Devletin girişimci kadınlara para yönetimi, Leasingle (sermaye malı alımı), taksitlendirme vs. konularda mutlaka bilgilendirme ve bilinçlendirme programı uygulaması gerekmektedir.

Ankara’da oturmak için hangi semti ve neden seçersiniz?

Çocukluğumdan bu yana Ankara’dayım. Küçüklüğüm Yenimahalle’de, gençliğim Bahçelievler’de geçti. Şu anda Çayyolu’nda oturmaktayım. Ankara’nın her semtinin ayrı bir dokusu ve güzelliği vardır.

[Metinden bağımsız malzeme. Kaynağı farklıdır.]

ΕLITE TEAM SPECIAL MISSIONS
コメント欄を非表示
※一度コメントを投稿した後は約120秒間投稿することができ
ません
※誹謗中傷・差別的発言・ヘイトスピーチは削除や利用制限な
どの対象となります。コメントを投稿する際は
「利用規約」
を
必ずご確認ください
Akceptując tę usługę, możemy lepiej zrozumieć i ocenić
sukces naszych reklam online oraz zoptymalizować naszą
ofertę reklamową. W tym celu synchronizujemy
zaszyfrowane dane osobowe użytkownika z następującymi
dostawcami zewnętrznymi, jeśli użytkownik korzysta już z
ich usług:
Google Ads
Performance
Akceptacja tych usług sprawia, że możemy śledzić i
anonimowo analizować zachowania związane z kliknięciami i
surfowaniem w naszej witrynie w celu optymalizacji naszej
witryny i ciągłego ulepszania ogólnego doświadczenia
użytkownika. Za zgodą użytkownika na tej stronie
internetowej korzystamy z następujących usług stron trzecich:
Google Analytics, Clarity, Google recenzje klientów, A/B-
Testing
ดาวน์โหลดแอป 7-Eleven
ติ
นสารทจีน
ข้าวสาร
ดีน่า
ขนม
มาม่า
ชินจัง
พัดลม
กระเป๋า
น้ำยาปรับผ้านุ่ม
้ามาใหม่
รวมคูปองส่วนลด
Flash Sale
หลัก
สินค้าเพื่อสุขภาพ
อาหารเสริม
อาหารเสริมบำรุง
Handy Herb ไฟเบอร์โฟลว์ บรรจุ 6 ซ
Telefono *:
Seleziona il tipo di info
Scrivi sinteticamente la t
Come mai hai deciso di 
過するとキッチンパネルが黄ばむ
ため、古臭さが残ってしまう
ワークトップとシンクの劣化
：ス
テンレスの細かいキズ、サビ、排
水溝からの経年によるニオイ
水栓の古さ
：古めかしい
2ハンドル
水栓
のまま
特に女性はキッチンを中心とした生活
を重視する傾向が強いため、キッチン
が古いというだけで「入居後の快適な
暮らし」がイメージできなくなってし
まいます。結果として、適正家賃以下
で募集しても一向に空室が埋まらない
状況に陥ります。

Ankara’yı da çok seviyorum. Onun için her yerde oturabilirim.

Yatırım yapmak için hangi semti ve neden seçersiniz?

Şehirlerin hep batıya doğru geliştiği maddi bir gerçek. Ancak bazı sosyal gelişmeler diğer bölgelerin bu kaderini yıkabiliyor. Örneğin son yıllarda artık başka semtlerin de yatırım yapılır hale geldiğini görüyoruz. Bunun için sosyal donatı alanlarının ve insanların ihtiyaçlarını giderecek sosyal, kültürel, çevresel mekanların her semte eşit olarak yayılması çok önemli.

Evinizi dekore ederken gözettiğiniz olmazsa olmazlar nelerdir?

Boyanmamış, işlenmemiş doğal ahşap malzemeler her zaman tercihimdir. Ayrıca evi eşya ile doldurmak yerine ferahça yaşayabileceğiniz ve renk uyumu olan eşyaların kullanıldığı bir mekanı tercih ederim.

Moda gelir geçer. Sizin evinizde her daim görmekten hoşlandığınız parçalar nelerdir?

Tablolarım… Kütüphanem…

Konut satın alma kararında kadın olarak etkili olduğunuzu düşünüyor musunuz?

Elbette. Konutlar daha çok kadınların yaşam alanı. Onun için tercihinin önemli olduğunu düşünüyorum.